This topic describes how to make environment preparations to access a Tablestore table by using Hive and HadoopMR.

Use Hive and HadoopMR to access a Tablestore table

You can use Hive and HadoopMR to access and analyze data in Tablestore directly by using the dependency package released by the official teams of Tablestore and E-MapReduce.

Install JDK V7 or later

  1. Download the installation package of JDK V7 or later. Install JDK V7 or later.
  2. Follow the example to check the installation.
        $ java -version
        java version "1.8.0_77"
        Java(TM) SE Runtime Environment (build 1.8.0_77-b03)
        Java HotSpot(TM) 64-Bit Server VM (build 25.77-b03, mixed mode)
    						

Install Hadoop and start the Hadoop environment

  1. Download the Hadoop installation package whose version is later than 2.6.0. For more information, visit Index of /apache/hadoop/common.
  2. Decompress the package and install Hadoop based on the cluster conditions.
  3. Follow the example to start the Hadoop environment.
    $ bin/start-all.sh
    # Check whether the service is started.
    $ jps
    24017 NameNode
    24835 Jps
    24131 DataNode
    24438 ResourceManager
    5114 HMaster
    24287 SecondaryNameNode
    24527 NodeManager
    						
  4. Add the path of Hadoop in /etc/profile. Run the source /etc/profile command to make the configurations take effect.
    export HADOOP_HOME=/data/hadoop/hadoop-2.6.0
    export PATH=$PATH:$HADOOP_HOME/bin                  

Download the Hive installation package and install Hive

  1. Download the Hive installation package of the bin.tar.gz type. For more information about the download path, visit DOWNLOADS.
  2. Follow the example to decompress the installation package.
    $ mkdir /home/admin/hive-2.1.0
    $ tar -zxvf apache-hive-2.1.0-bin.tar.gz -C /home/admin/
    $ mv /home/admin/apache-hive-2.1.0-bin /home/admin/hive-2.1.0/
    						
  3. Follow the example to initialize schema.
        # Go to the specified directory.
        $ cd /home/admin/hive-2.1.0/
    
        # Start initialization. For mysql, replace derby with mysql.
        # If an error occurs in the execution process, delete rm -rf metastore_db/ before you execute the code again.
        $ ./bin/schematool -initSchema -dbType derby
    						
  4. Follow the example to start the Hive environment.
    $ ./bin/hive
    # Check whether the service is started.
    hive> show databases;
    OK
    default
    Time taken: 0.207 seconds, Fetched: 1 row(s)                

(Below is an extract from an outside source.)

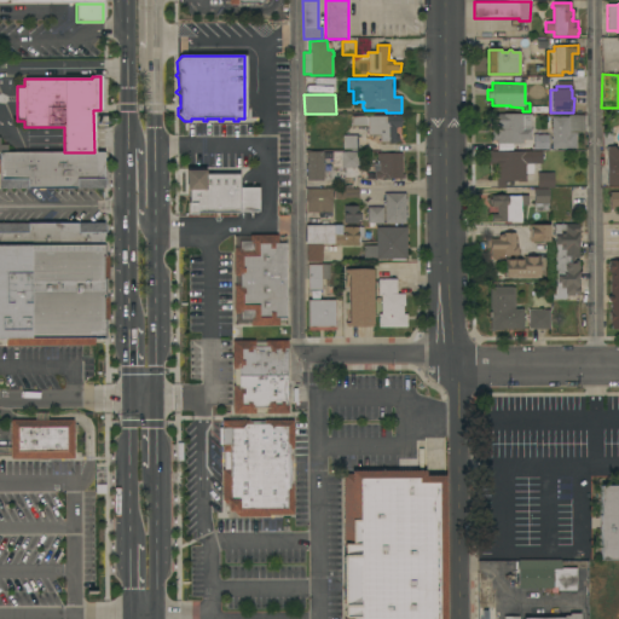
[(397,136),(398,137),(398,139),(398,140),(398,143),(397,143),(394,143),(388,144),(388,143),(380,143),(380,136),(368,136),(368,127),(360,127),(360,128),(357,128),(357,127),(352,127),(351,116),(368,116),(386,116),(392,116),(392,115),(394,115),(394,116),(400,116),(401,127),(395,127),(395,136),(397,136)]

Download Tablestore SDK for Java

  1. Download related dependent packages of Java SDK whose version is later than 4.1.0 from the Maven library. For more information about the download path, see Tablestore SDK for Java.
    Related dependent packages of Java SDK are released with the latest Java SDK. Download the latest related dependent packages.
  2. Follow the example to copy the SDK to the directory of Hive.
    $ mv tablestore-4.1.0-jar-with-dependencies.jar /home/admin/hive-2.1.0/                  

Download Alibaba Cloud EMR SDK

Download the dependent packages of EMR SDK. For more information about the specific download path, visit aliyun-emapreduce-datasources.